Exports fall 6.73 percent in first semester
The Jakarta Post, Jakarta
The country's export performance weakened during the first half of this year due to weak global demand, the Central Bureau of Statistics (BPS) said on Thursday.
BPS said that exports fell 6.73 percent as of June to US$27.38 billion from $29.35 billion during the same period last year.
The bureau said that oil and gas exports dropped 19.05 percent, while non-oil and gas exports slowed by 2.73 percent to $21.74 billion from $22.36 billion.
BPS deputy chairman Slamet Mukeno said that the slow global economic recovery had affected the country's exports.

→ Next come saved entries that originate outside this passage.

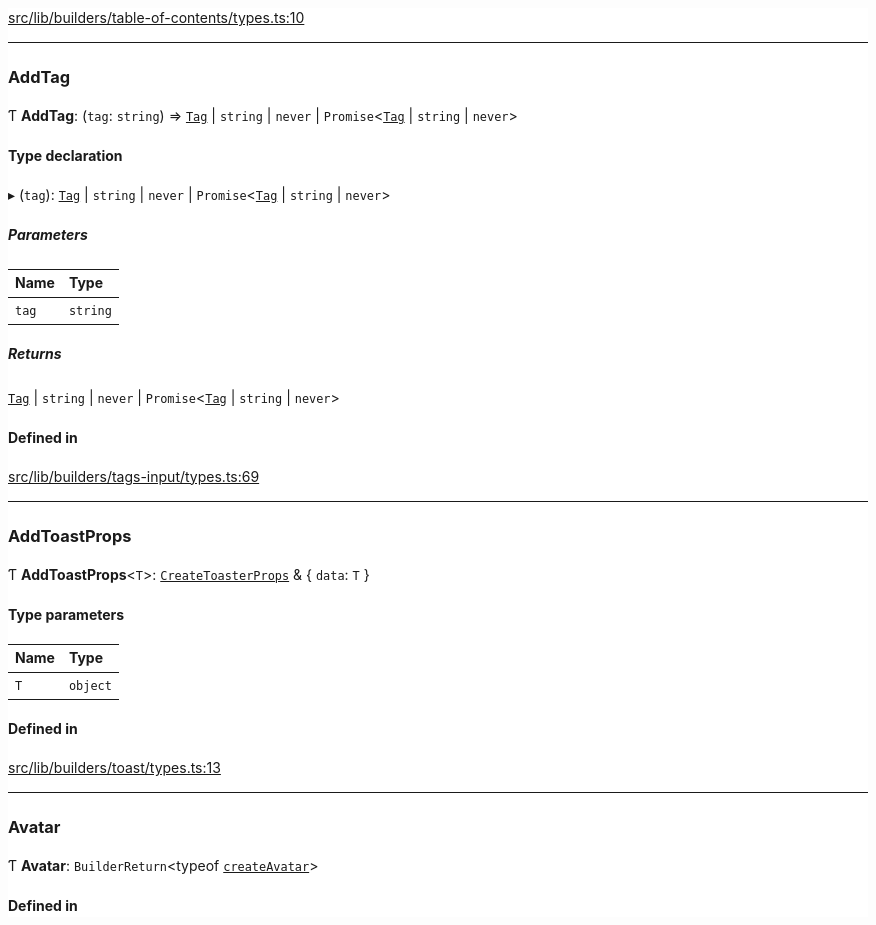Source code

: [src/lib/builders/table-of-contents/types.ts:10](https://github.com/huntabyte/melt-ui/blob/0f4c29d0/src/lib/builders/table-of-contents/types.ts#L10)

___

### AddTag

Ƭ **AddTag**: (`tag`: `string`) => [`Tag`](modules.md#tag) \| `string` \| `never` \| `Promise`<[`Tag`](modules.md#tag) \| `string` \| `never`\>

#### Type declaration

▸ (`tag`): [`Tag`](modules.md#tag) \| `string` \| `never` \| `Promise`<[`Tag`](modules.md#tag) \| `string` \| `never`\>

##### Parameters

| Name | Type |
| :------ | :------ |
| `tag` | `string` |

##### Returns

[`Tag`](modules.md#tag) \| `string` \| `never` \| `Promise`<[`Tag`](modules.md#tag) \| `string` \| `never`\>

#### Defined in

[src/lib/builders/tags-input/types.ts:69](https://github.com/huntabyte/melt-ui/blob/0f4c29d0/src/lib/builders/tags-input/types.ts#L69)

___

### AddToastProps

Ƭ **AddToastProps**<`T`\>: [`CreateToasterProps`](modules.md#createtoasterprops) & { `data`: `T`  }

#### Type parameters

| Name | Type |
| :------ | :------ |
| `T` | `object` |

#### Defined in

[src/lib/builders/toast/types.ts:13](https://github.com/huntabyte/melt-ui/blob/0f4c29d0/src/lib/builders/toast/types.ts#L13)

___

### Avatar

Ƭ **Avatar**: `BuilderReturn`<typeof [`createAvatar`](modules.md#createavatar)\>

#### Defined in
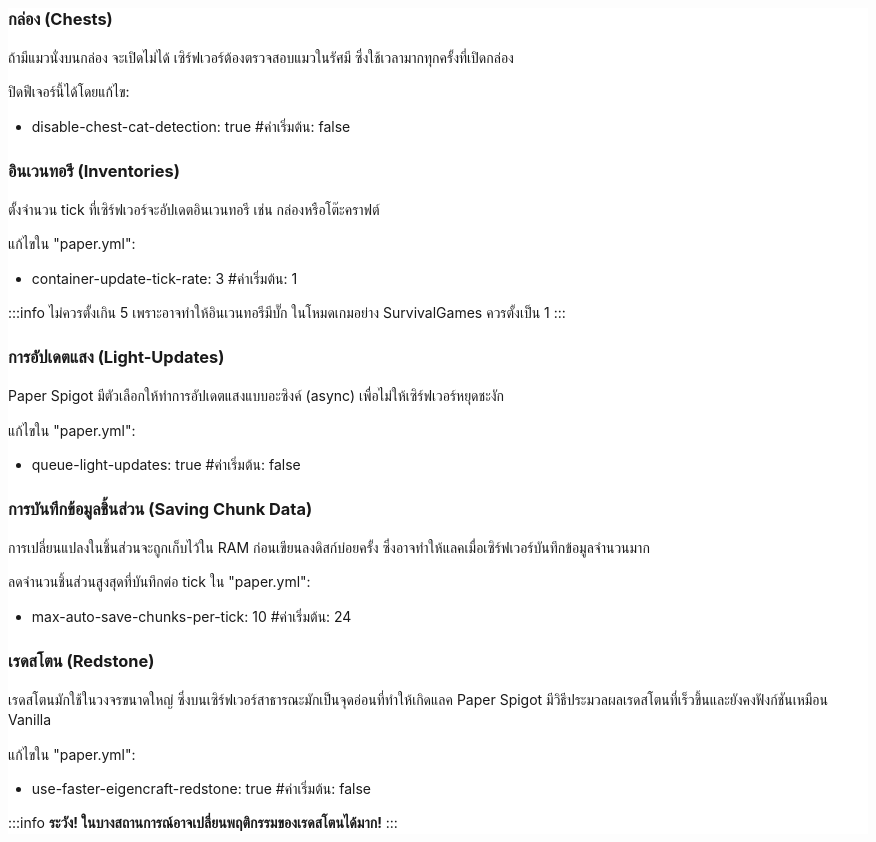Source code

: ### กล่อง (Chests)

ถ้ามีแมวนั่งบนกล่อง จะเปิดไม่ได้ เซิร์ฟเวอร์ต้องตรวจสอบแมวในรัศมี ซึ่งใช้เวลามากทุกครั้งที่เปิดกล่อง

ปิดฟีเจอร์นี้ได้โดยแก้ไข:
- disable-chest-cat-detection: true #ค่าเริ่มต้น: false

### อินเวนทอรี (Inventories)

ตั้งจำนวน tick ที่เซิร์ฟเวอร์จะอัปเดตอินเวนทอรี เช่น กล่องหรือโต๊ะคราฟต์

แก้ไขใน "paper.yml":
- container-update-tick-rate: 3 #ค่าเริ่มต้น: 1

:::info
ไม่ควรตั้งเกิน 5 เพราะอาจทำให้อินเวนทอรีมีบั๊ก ในโหมดเกมอย่าง SurvivalGames ควรตั้งเป็น 1
:::

### การอัปเดตแสง (Light-Updates)

Paper Spigot มีตัวเลือกให้ทำการอัปเดตแสงแบบอะซิงค์ (async) เพื่อไม่ให้เซิร์ฟเวอร์หยุดชะงัก

แก้ไขใน "paper.yml":
- queue-light-updates: true #ค่าเริ่มต้น: false

### การบันทึกข้อมูลชิ้นส่วน (Saving Chunk Data)

การเปลี่ยนแปลงในชิ้นส่วนจะถูกเก็บไว้ใน RAM ก่อนเขียนลงดิสก์บ่อยครั้ง ซึ่งอาจทำให้แลคเมื่อเซิร์ฟเวอร์บันทึกข้อมูลจำนวนมาก

ลดจำนวนชิ้นส่วนสูงสุดที่บันทึกต่อ tick ใน "paper.yml":
- max-auto-save-chunks-per-tick: 10 #ค่าเริ่มต้น: 24

### เรดสโตน (Redstone)

เรดสโตนมักใช้ในวงจรขนาดใหญ่ ซึ่งบนเซิร์ฟเวอร์สาธารณะมักเป็นจุดอ่อนที่ทำให้เกิดแลค Paper Spigot มีวิธีประมวลผลเรดสโตนที่เร็วขึ้นและยังคงฟังก์ชันเหมือน Vanilla

แก้ไขใน "paper.yml":
- use-faster-eigencraft-redstone: true #ค่าเริ่มต้น: false

:::info
**ระวัง! ในบางสถานการณ์อาจเปลี่ยนพฤติกรรมของเรดสโตนได้มาก!**
:::

<InlineVoucher />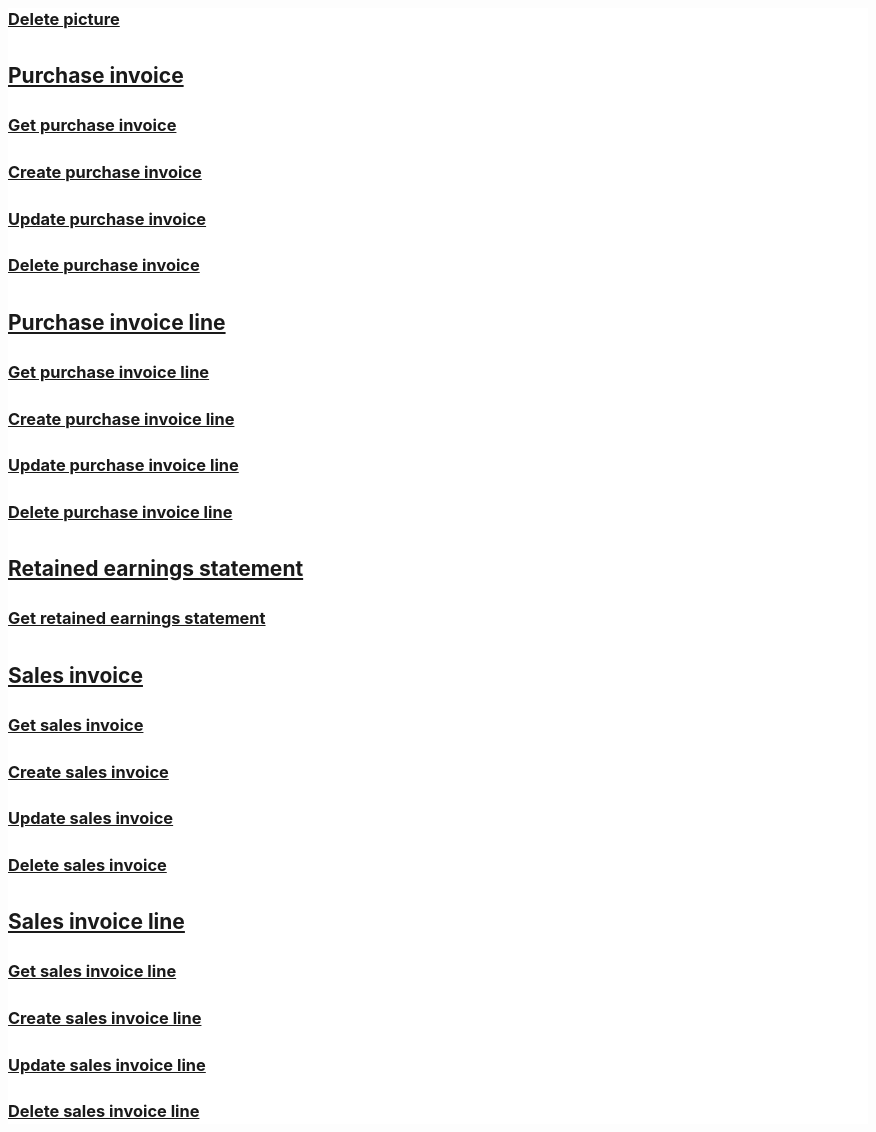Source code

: ### [Delete picture](api/dynamics_picture_delete.md)
## [Purchase invoice](resources/dynamics_purchaseinvoice.md)
### [Get purchase invoice](api/dynamics_purchaseinvoice_get.md)
### [Create purchase invoice](api/dynamics_create_purchaseinvoice.md)
### [Update purchase invoice](api/dynamics_purchaseinvoice_update.md)
### [Delete purchase invoice](api/dynamics_purchaseinvoice_delete.md)
## [Purchase invoice line](resources/dynamics_purchaseinvoiceline.md)
### [Get purchase invoice line](api/dynamics_purchaseinvoiceline_get.md)
### [Create purchase invoice line](api/dynamics_create_purchaseinvoiceline.md)
### [Update purchase invoice line](api/dynamics_purchaseinvoiceline_update.md)
### [Delete purchase invoice line](api/dynamics_purchaseinvoiceline_delete.md)
## [Retained earnings statement](resources/dynamics_retainedearningsstatement.md)
### [Get retained earnings statement](api/dynamics_retainedearningsstatement_get.md)
## [Sales invoice](resources/dynamics_salesinvoice.md)
### [Get sales invoice](api/dynamics_salesinvoice_get.md)
### [Create sales invoice](api/dynamics_create_salesinvoice.md)
### [Update sales invoice](api/dynamics_salesinvoice_update.md)
### [Delete sales invoice](api/dynamics_salesinvoice_delete.md)
## [Sales invoice line](resources/dynamics_salesinvoiceline.md)
### [Get sales invoice line](api/dynamics_salesinvoiceline_get.md)
### [Create sales invoice line](api/dynamics_create_salesinvoiceline.md)
### [Update sales invoice line](api/dynamics_salesinvoiceline_update.md)
### [Delete sales invoice line](api/dynamics_salesinvoiceline_delete.md)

Government trade officials had previously said that lingering labor conflicts and security problems at home would have a negative impact on the country's exports as these uncertainties had triggered foreign buyers to shift their orders to other countries in the region.
The decline in exports, coupled with falling foreign direct investments, resulted in modest economic growth mainly driven by consumer spending.
But analysts have said that if exports and investments continued to fall, consumer spending would eventually weaken, thus putting a brake on economic growth.
However, although the country's exports have been negatively affected by the global economic slowdown, they have recently started to pick up, thanks to signs of recovery in the U.S. economy, one of Indonesia's major export markets.
A higher demand trend can be seen in export figures in June to the country's two largest export destinations, the U.S. and Japan, which rose sharply compared to the previous month.
Shipments to the U.S. totaled $802 million in June against $645.0 million in May and those to Japan rose to $589.2 million from $505.4 million.
Meanwhile, BPS said that total exports in June rose to $5.07 billion from $4.7 billion in May, while imports rose to $2.41 billion from $2.39 billion in May.
This brings the country's trade surplus to $2.66 billion this month, compared to $2.31 billion surplus in May.
A pick up in the U.S. and Japan, the world's two major economic giants, should give enough power toward global economic recovery, which eventually will create higher import demand.
But economists warn that renewed concern over the U.S. economy may hurt export growth later in the year, following a string of financial scandals that has sent market confidence stumbling.